Canadian Social Insurance Number
You will want to apply for your SIN card as soon as possible. It allows you to get a job, apply for government services and benefits, and open a bank account.
The easiest way to apply for your SIN card is to bring your original immigration documents to the Service Canada location in downtown Victoria or West Shore. The Service Canada representative can help you complete your SIN application and review your original documents. If all is in good order, you will receive your SIN card at the end of the visit.
We recommend that your whole family (adults and children) apply for SIN cards at the same time. Your children will need SIN cards to apply for the Registered Education Savings Plan (RESP) and start investing for their university education. It is a smart strategy to start investing money into an RESP when the family income is lower, as you’ll gain access to higher government grants (free money matching) for your children. RESP grant matches range from 20% – 40%, with higher grants being awarded to lower income families.
Working in Canada
Many people look for jobs online, through word of mouth or with the assistance of the local immigrant organizations. You can attend local events in your field to network or contribute some of your time to volunteering to obtain experience. Employers often do prefer Canadian work experience. It may take time to find a job or upgrade your skills in your chosen field. Multiple part time employment may be necessary before you establish yourself in a full time career that matches your qualifications and interests. You may have to lower your income expectations temporarily. Give some thought to how these situations might affect your household budget.
When you receive your first paycheque, you may be surprised to learn that the amount is much smaller than you had expected. You should plan your household budget around your take-home pay (your pay minus taxes and deductions).
In order to have the great benefits we enjoy in Canada, some of your income goes to fund these mandatory benefits:
- Federal and provincial taxes – the higher your income, the more taxes you pay. Taxes help pay for social benefits, public schools, community services, etc.
- Canada Pension Plan (CPP) – As an employee, 4.95% of your income (or 9.9% for self-employed individuals) is taken for CPP during your working years. CPP will pay you a monthly income when you retire or become permanently disabled.
- Employment Insurance (EI) – all workers in Canada contribute to this Government program. It provides temporary financial assistance for if you ever lose your job (at no fault of your own), become sick, pregnant, or you must care for a family member who is severely sick with high risk of death.
Here are some additional benefits that may or may not be taken off your paycheque. Not all employers have these:
- Union dues – these help support the union which you may belong in. Unions advocate the rights of its members in (salary and benefit) negotiations with employers.

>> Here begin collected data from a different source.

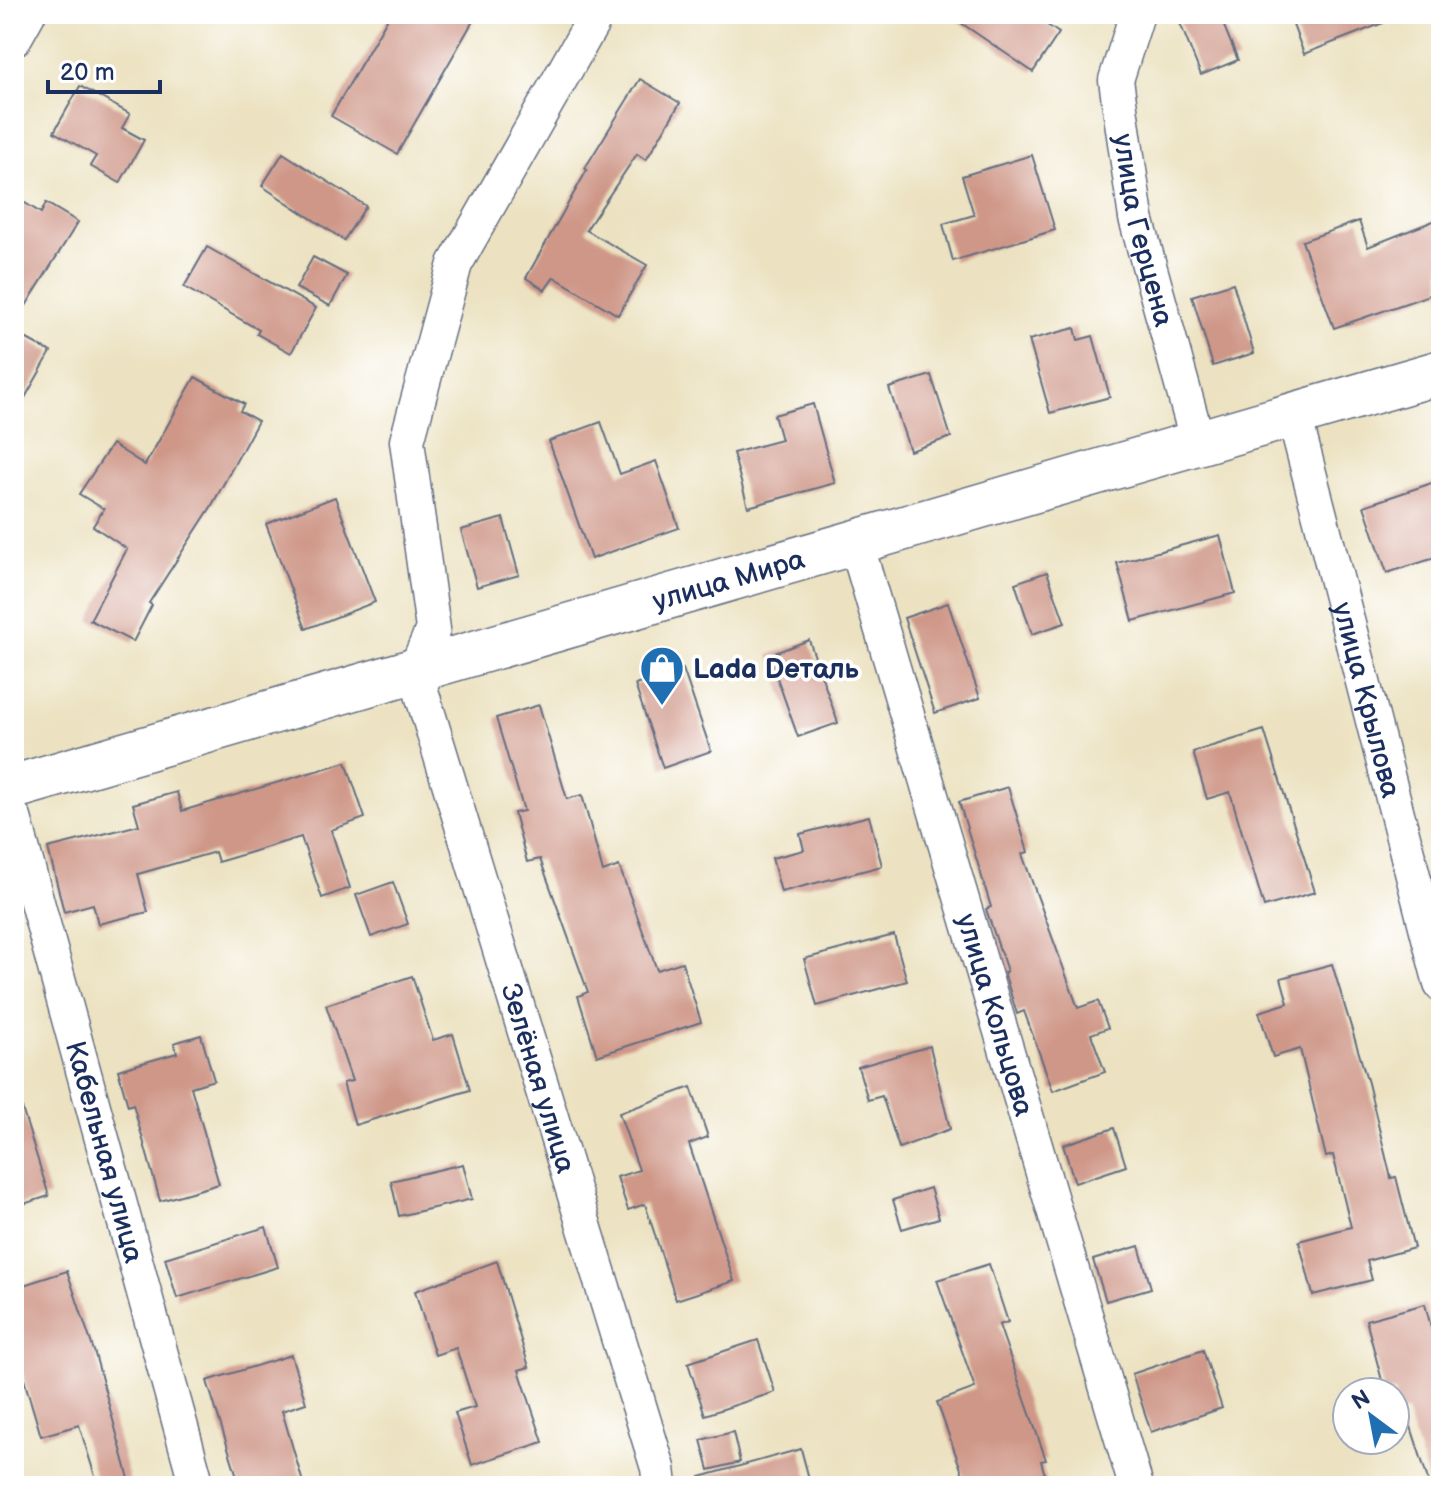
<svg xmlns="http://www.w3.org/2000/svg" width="1455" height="1500" font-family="'Balsamiq Sans',sans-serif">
  <rect width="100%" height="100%" fill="#fff"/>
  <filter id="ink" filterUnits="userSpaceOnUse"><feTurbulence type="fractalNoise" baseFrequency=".0125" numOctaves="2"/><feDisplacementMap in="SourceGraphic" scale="16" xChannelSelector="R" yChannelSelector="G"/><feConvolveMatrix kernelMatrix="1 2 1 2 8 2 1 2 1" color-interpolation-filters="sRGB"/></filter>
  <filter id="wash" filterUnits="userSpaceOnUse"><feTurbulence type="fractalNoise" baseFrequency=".006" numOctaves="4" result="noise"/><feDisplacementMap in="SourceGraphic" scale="32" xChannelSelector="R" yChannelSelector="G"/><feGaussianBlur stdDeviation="1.8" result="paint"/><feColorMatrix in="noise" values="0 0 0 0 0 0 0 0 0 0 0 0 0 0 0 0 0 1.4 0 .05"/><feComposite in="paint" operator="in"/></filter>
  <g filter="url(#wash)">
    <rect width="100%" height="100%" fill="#ece2c1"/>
    <g id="blocks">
      <g fill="#cf9788">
        <path d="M 390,14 L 477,14 L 397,154 L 331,116 Z"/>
        <path d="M 948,14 L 1031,14 L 1059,33 L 1033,72 Z"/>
        <path d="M 1203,14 L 1219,14 L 1238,60 L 1201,75 L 1180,23 Z"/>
        <path d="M 1289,14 L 1401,14 L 1401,16 L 1304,54 Z"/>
        <path d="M 640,79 L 680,103 L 646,160 L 637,154 L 586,230 L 647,265 L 618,315 L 554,277 L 545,290 L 526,278 L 587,170 L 585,168 Z"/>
        <path d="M 80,86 L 130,114 L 122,128 L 144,140 L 120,183 L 90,166 L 96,156 L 54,132 Z"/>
        <path d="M 283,153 L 366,206 L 344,240 L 262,186 Z"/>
        <path d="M 1032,155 L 1055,230 L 953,261 L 943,224 L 974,215 L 962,176 Z"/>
        <path d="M 14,196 L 41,213 L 46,203 L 78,222 L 14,325 Z"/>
        <path d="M 1441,218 L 1441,291 L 1334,328 L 1302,241 L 1359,221 L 1368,247 Z"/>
        <path d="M 207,247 L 316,308 L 291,353 L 257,334 L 259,330 L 184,287 Z"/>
        <path d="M 313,257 L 347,275 L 330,306 L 296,288 Z"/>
        <path d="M 1233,283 L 1254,353 L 1213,366 L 1192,296 Z"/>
        <path d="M 1075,328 L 1078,340 L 1093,336 L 1110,397 L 1050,413 L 1029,340 Z"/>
        <path d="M 14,332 L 51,352 L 14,417 Z"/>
        <path d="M 931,375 L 951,437 L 910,451 L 889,388 Z"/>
        <path d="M 195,377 L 244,404 L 240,411 L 258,421 L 211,507 L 149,603 L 152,605 L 133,642 L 90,620 L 127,549 L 93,526 L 104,509 L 79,494 L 112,444 L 145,465 Z"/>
        <path d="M 813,404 L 835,483 L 748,507 L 733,453 L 781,440 L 774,415 Z"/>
        <path d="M 601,422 L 620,474 L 656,461 L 679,528 L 591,559 L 549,441 Z"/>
        <path d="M 1441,480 L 1441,556 L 1387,573 L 1364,506 Z"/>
        <path d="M 335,497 L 375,602 L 306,629 L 266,524 Z"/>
        <path d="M 503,518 L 519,575 L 477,587 L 461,530 Z"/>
        <path d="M 1220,535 L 1235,593 L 1133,621 L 1117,563 Z"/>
        <path d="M 1047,572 L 1065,623 L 1032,634 L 1015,583 Z"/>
        <path d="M 948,603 L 980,698 L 935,713 L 904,618 Z"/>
        <path d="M 809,640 L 838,723 L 798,737 L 769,655 Z"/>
        <path d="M 683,669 L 711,751 L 663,768 L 635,685 Z"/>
        <path d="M 539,705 L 567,799 L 582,795 L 603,872 L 619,866 L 657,970 L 682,962 L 701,1022 L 597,1056 L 578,996 L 588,992 L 540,859 L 527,862 L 514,813 L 524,811 L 496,718 Z"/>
        <path d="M 1264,730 L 1315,892 L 1264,907 L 1230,792 L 1207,799 L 1193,752 Z"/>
        <path d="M 346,762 L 365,818 L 331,830 L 350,888 L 322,898 L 301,837 L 218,862 L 215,852 L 138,874 L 148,912 L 98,924 L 93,904 L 64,912 L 48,848 L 139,825 L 133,804 L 177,792 L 182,811 Z"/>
        <path d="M 1008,787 L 1028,852 L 1022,854 L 1078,1008 L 1098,1001 L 1108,1028 L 1091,1034 L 1105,1072 L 1053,1091 L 1024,1011 L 1017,1014 L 1004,972 L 1007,971 L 986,909 L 991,907 L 959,802 Z"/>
        <path d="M 869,816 L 882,866 L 781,892 L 772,858 L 804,850 L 800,834 Z"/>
        <path d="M 393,882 L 408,924 L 371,937 L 356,895 Z"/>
        <path d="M 894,935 L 907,981 L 817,1006 L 804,959 Z"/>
        <path d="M 1332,964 L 1368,1083 L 1391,1178 L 1396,1177 L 1414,1248 L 1367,1261 L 1372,1280 L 1313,1295 L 1299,1241 L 1351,1227 L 1333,1155 L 1326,1157 L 1300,1049 L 1273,1057 L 1259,1012 L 1288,1003 L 1281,978 Z"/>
        <path d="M 412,976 L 433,1040 L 453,1034 L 470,1090 L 355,1125 L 343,1083 L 352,1081 L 326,1005 Z"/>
        <path d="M 201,1035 L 214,1080 L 191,1087 L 219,1184 L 160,1201 L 133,1104 L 128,1106 L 118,1070 L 177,1053 L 174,1043 Z"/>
        <path d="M 930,1046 L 950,1129 L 899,1148 L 882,1096 L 868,1100 L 858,1067 Z"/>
        <path d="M 691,1087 L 708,1137 L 689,1144 L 734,1281 L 676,1300 L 645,1204 L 628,1210 L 617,1177 L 639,1170 L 619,1113 Z"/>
        <path d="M 21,1105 L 49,1196 L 14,1207 L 14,1106 Z"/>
        <path d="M 1114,1128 L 1126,1166 L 1075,1183 L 1063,1145 Z"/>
        <path d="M 463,1164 L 472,1199 L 399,1216 L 391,1181 Z"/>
        <path d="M 930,1188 L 939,1218 L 902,1229 L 893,1200 Z"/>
        <path d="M 266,1227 L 278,1267 L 177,1298 L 165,1258 Z"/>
        <path d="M 1139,1246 L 1151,1288 L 1106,1301 L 1093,1260 Z"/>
        <path d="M 497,1261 L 529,1367 L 519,1370 L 543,1442 L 472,1465 L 455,1413 L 475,1407 L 456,1348 L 435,1355 L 415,1291 Z"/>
        <path d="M 989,1264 L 1008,1322 L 999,1325 L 1046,1460 L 1041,1461 L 1048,1486 L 967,1486 L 937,1402 L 975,1388 L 937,1280 Z"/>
        <path d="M 67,1271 L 95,1354 L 131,1486 L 98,1486 L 79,1425 L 41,1436 L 14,1346 L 14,1288 Z"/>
        <path d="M 1425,1304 L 1441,1366 L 1441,1486 L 1430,1486 L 1406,1411 L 1395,1414 L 1395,1392 L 1385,1392 L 1366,1320 Z"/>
        <path d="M 758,1340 L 775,1392 L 705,1415 L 688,1363 Z"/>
        <path d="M 1203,1350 L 1222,1408 L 1151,1432 L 1132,1374 Z"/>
        <path d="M 291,1355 L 306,1403 L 282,1411 L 304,1486 L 240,1486 L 207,1381 Z"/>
        <path d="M 733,1432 L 740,1462 L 709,1470 L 701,1440 Z"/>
        <path d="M 801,1449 L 811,1486 L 701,1486 L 700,1477 Z"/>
      </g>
    </g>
  </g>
  <g filter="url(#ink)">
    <use href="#blocks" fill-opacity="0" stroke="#646e81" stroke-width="2"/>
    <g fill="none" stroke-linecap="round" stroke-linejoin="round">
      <g stroke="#646e81" stroke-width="37">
        <g id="minor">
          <path id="s1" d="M 597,14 L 455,264 L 407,441 L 433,629 L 415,671 L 658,1468 L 660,1486"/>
          <path id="s2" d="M 1137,14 L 1116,80 L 1136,218 L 1198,443"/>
          <path d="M 14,39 L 28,14"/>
          <path id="s3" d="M 1294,415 L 1441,984"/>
          <path id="s4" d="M 856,543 L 1136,1486"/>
          <path id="s5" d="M 14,818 L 197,1486"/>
        </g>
      </g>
      <g stroke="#646e81" stroke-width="47">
        <g id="primary">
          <path id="s6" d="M 14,787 L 1441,372"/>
        </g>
      </g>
      <use href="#minor" stroke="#fff" stroke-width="34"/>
      <use href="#primary" stroke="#fff" stroke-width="44"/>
    </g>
  </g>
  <defs>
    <g id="shop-pin" transform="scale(2.3)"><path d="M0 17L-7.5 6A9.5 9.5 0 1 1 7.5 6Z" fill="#1f6fb2" stroke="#fff"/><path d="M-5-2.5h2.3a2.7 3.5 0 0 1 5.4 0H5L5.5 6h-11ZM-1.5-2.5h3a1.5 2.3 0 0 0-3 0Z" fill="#fff"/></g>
  </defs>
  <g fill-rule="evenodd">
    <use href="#shop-pin" x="662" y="668"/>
  </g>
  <g text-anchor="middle" stroke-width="7" stroke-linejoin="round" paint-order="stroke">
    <g font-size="28" fill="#1b2f5e" stroke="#fff">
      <text dy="10" stroke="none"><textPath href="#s2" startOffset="222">улица Герцена</textPath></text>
      <text dy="10" stroke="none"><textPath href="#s6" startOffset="744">улица Мира</textPath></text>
      <text dy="10" stroke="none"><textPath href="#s3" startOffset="294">улица Крылова</textPath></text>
      <text dy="10" stroke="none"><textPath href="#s4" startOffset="492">улица Кольцова</textPath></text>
      <text dy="10" stroke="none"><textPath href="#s1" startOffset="1132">Зелёная улица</textPath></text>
      <text dy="10" stroke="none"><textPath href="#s5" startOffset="346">Кабельная улица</textPath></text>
    </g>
    <g font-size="28" font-weight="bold" fill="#1b2f5e" stroke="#fff" text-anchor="start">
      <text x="693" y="678">Lada Dеталь</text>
    </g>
  </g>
  <rect width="1455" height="1500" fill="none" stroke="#fff" stroke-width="48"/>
  <g transform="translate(1371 1416) rotate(328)"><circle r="38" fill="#ffffff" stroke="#a4acbf" stroke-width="2"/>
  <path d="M0-6L14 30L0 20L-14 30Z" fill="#1f6fb2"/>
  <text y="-12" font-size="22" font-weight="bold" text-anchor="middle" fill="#1b2f5e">N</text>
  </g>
  <path d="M48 80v12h112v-12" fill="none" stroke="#1b2f5e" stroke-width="4"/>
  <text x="60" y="80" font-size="24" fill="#1b2f5e" stroke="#ffffff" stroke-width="6" paint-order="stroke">20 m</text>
</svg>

- Insurance premiums – These help pay for your various insurance benefits (basic life insurance, disability insurance, health & dental insurance) from work. These benefits may be partially paid by you and your employer.
- Group Retirement Savings Plans or Pension contributions – You contribute a % of your income to your pension, and your employer contributes a % to your pension. Group RRSPs and/or pensions help fund your retirement income.
Foreign Credential Recognition
You may need to go through the foreign credential recognition process to verify whether your education, training and previous work experience in another country might be equivalent to Canadian standards. The Foreign Credential Referral Office provides information on this topic. We recommend you research well in advanced before coming to Canada. Achieving a high score on your immigration application due to your schooling and work experience does not necessarily mean Canadian employers will recognize and hire you. There are non-regulated and regulated occupations in Canada.
Non-regulated occupations do not require you to have a license or certificate in order to perform the job. You still need to prove that you have the relevant education and experience to do the job. These include marketing, sales, bookkeeper, journalist, restaurant worker. For example, even if you don’t need a license to work in marketing, you still need to demonstrate to potential employers that you have a business degree/certificate, work experience and social skills for marketing. Employers will make the ultimate decision on whether they recognize your foreign qualifications as equivalent to Canadian qualifications required for the role.
Regulated occupations require you to have a license, certificate, or registration with a regulatory body in your field. Approximately 20% of jobs fall into this category. These jobs are often found in health care, financial services, legal, engineering and trades (plumbers, electricians). Regulated occupations set their own requirements for getting a license. Here are some common requirements to enter a regulated occupation:
- Communication or language evaluation
- Supervised work experience
- Pay fees
This process may be very costly and time consuming, lasting months or even years. It is highly recommended that you contact the Canadian regulatory body for your profession on the process, cost, and specific requirements for your profession in Canada ahead of time.